This condition is most often referred to as Usher syndrome. There are three major types of Usher syndrome designated as types I, II, and III. Type I has 7 subtypes designated IA to IG. Usher type II has 3 subtypes designated as types IIA, IIB, and IIC.
How common is Usher syndrome?
Usher syndrome accounts for 3-6 percent of all childhood deafness and about 50 percent of deaf-blind adults. Usher syndrome type I is estimated in be seen in 4 per 100000 patients. Type II is the most common form, but the frequency is not known as of 5/27/2016. Type III is common in the Finnish population (40% of all cases) but accounts for a small percentage of patient with Usher of other backgrounds.
What is Usher syndrome?
Usher syndrome is a genetic condition that causes partial or total hearing loss and vision loss that worsens over time. Abnormalities in the ear fall under the classification of sensorineural. The loss of vision in Usher syndrome is caused by retinitis pigmentosa (RP), which affects the layer of light-sensitive tissue of the retina (the back of the eye). Vision loss happens as the light-sensing cells of the retina gradually deteriorate. An individual will typically find their night vision is lost, followed by blind spots that develop in their side vision. Over time, these blind spots enlarge and merge to produce tunnel vision. In some cases, clouding of the lens of the eye (cataracts) are formed. However, it's not uncommon for many to keep their central vision.

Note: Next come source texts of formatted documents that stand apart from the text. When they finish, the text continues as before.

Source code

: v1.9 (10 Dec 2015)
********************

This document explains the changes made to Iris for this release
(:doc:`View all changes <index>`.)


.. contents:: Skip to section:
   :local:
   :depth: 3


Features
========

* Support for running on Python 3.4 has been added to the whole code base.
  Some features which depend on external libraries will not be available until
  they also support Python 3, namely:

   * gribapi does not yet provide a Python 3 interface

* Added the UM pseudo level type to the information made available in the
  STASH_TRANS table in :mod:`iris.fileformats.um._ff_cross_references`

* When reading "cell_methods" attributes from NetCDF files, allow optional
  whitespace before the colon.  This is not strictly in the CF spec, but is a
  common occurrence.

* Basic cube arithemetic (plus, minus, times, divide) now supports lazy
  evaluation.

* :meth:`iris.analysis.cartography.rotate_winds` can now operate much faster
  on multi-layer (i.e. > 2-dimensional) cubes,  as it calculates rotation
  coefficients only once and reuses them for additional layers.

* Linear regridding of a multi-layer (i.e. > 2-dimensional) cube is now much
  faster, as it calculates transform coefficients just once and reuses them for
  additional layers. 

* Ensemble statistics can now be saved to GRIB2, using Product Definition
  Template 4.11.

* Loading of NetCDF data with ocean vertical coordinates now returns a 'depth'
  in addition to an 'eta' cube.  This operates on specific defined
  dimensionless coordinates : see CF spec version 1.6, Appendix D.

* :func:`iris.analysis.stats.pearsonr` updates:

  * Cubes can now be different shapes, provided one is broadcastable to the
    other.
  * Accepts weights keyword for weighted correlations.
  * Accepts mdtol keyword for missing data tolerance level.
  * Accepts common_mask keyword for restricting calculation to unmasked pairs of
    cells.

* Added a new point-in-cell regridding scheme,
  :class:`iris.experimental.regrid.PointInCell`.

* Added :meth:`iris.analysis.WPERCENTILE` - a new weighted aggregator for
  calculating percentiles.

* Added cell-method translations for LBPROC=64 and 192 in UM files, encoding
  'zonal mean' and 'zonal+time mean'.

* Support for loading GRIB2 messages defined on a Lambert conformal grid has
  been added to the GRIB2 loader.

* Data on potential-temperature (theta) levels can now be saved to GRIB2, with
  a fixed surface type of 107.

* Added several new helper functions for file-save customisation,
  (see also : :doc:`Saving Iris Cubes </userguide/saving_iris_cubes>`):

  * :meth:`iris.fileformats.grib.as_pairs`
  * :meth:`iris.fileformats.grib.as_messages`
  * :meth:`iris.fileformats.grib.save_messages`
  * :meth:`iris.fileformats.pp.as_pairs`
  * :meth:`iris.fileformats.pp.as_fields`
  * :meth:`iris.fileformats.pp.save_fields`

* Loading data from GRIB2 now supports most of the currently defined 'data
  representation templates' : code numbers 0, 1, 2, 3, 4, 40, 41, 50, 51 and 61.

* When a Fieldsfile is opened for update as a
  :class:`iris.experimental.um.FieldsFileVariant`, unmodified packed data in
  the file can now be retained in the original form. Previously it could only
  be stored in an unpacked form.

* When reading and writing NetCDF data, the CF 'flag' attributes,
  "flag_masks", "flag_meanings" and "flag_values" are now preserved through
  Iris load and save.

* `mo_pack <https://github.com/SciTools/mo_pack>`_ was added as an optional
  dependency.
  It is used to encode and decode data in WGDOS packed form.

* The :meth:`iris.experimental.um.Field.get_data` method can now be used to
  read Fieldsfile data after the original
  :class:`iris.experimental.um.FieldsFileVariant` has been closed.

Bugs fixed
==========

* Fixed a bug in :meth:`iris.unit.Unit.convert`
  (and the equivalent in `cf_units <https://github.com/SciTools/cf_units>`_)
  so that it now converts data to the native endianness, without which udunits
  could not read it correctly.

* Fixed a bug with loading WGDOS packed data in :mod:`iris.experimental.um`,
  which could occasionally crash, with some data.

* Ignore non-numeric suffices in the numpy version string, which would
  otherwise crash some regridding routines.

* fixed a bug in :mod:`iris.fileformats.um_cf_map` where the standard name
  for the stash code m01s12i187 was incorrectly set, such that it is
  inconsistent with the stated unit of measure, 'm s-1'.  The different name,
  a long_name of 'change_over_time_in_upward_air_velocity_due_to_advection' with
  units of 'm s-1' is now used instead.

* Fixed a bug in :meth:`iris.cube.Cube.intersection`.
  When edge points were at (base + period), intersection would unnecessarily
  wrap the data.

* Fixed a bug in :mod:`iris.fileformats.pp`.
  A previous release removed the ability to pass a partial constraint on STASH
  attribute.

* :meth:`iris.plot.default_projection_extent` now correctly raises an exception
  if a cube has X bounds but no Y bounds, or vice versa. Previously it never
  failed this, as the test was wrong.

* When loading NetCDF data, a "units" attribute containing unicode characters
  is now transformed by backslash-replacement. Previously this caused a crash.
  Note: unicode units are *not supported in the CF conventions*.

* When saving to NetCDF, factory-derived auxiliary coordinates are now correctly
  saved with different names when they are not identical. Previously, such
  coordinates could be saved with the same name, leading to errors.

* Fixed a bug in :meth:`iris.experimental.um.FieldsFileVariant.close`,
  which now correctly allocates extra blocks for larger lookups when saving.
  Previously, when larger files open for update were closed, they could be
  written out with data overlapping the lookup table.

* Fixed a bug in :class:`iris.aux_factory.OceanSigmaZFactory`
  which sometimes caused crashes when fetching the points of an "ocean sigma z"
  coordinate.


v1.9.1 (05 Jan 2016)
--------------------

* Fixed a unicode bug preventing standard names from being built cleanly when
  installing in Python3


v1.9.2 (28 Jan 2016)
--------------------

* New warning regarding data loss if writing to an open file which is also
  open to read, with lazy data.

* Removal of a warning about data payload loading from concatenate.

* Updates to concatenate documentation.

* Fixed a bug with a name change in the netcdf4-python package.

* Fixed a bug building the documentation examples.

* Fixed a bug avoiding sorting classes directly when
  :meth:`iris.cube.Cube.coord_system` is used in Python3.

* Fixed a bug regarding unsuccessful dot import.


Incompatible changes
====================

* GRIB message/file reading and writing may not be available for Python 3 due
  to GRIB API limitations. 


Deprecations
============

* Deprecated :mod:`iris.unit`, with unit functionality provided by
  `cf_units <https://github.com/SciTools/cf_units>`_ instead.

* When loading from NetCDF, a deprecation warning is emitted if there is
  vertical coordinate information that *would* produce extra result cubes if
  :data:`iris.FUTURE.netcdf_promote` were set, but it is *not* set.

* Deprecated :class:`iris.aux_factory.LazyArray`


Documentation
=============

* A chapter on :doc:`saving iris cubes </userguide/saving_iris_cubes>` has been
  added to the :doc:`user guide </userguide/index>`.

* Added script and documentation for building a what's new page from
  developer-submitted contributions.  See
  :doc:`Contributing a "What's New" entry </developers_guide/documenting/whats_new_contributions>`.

There are three major types of Usher syndrome; types I, II, and III. The types are further subtyped based on genetic causes. These types are distinguished by their severity and the age when signs and symptoms appear. The types are further divided into subtypes based on their genetic cause.
Most individuals with Usher syndrome type I are born with severe to profound hearing loss with vision loss identified in early childhood. Balance issues are a problem and children with Usher syndrome walk later than others.
Individuals with Usher syndrome type II have hearing loss from birth and progressive vision loss that begins later in life (adolescence or adulthood). Individuals with type II will complain that they can't hear soft sounds (like found in the letters t and d) and high sounds. Balance is typically not an issue with Usher syndrome type II.
People with Usher syndrome type III experience hearing loss and vision loss beginning somewhat later in life. Hearing loss typically begins during late childhood or adolescence, after the development of speech, and becomes more severe over time. By middle age, most affected individuals have significant hearing loss. Vision loss develops in late childhood or adolescence. Some people with Usher syndrome type III have vestibular abnormalities that cause problems with balance.